Evelyne LEONARD & Bénédicte VANDE VELDE

Institut d´Administration et de Gestion

Université Catholique de Louvain





In the last decade, two broad types of topics have been given much attention in the literature in human resource management: on the one hand, commitment strategies constitute a major topic in publications; on the other hand, the flexibility of labour is studies as a major trend in managerial practice around Europe.

On the commitment side, authors refer to managerial practices oriented towards greater employees´ development, autonomy, empowerment, participation, or team work. On the other side, we can find a large amount of publications on flexibility, flexibilization of labour, or numerical flexibility, involving all types of strategies oriented towards a greater adaptability of companies to market demands through various kind of flexible work: short – term contracts, self employment, outsourcing, agency temporaries, etc.

Both types of strategies – commitment strategies and flexibility of labour – are considered as being major trends in human resource management on the long run. Do they coexist in managerial practice or are they incompatible? In other words, do companies use both types of strategy or do they, rather make a clear – cut choice between flexibility and commitment?

The paper addresses this central question and examines the different types of answers given in the literature.

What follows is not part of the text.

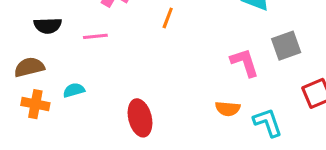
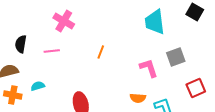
orange line: (168, 18) -> (101, 52), moved
black semicircle: (48, 26) -> (21, 44), turned 102

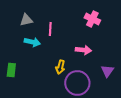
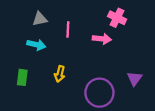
cyan arrow: (32, 42) -> (36, 45), moved
pink arrow: (83, 50) -> (102, 39), moved
yellow arrow: (60, 67) -> (60, 74), moved

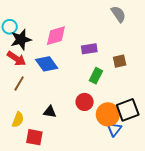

These answers are synthesised here under five types of approaches or models: the advocacy of commitment management, the models of the deregulation of work, the differentiation of management strategies models, the core –periphery approach or the segmentation of the workforce model, the model of the combination contrasted management practices. For each model, the paper synthesises empirical evidence supporting it or, on the contrary, calling in into question.

Finally the paper examines further the hypothesis of the coexistence of the flexibilization of labour and commitment strategies within companies. This coexistence is considered at two levels: at the level of management strategies, the question of the possibility and development of contrasted but joint strategies is raised, at the level of the impacts on workers; the question of intertwined effects employees is examined.


KEY WORDS: HRM, flexibility of labour, commitment strategies, commitment management.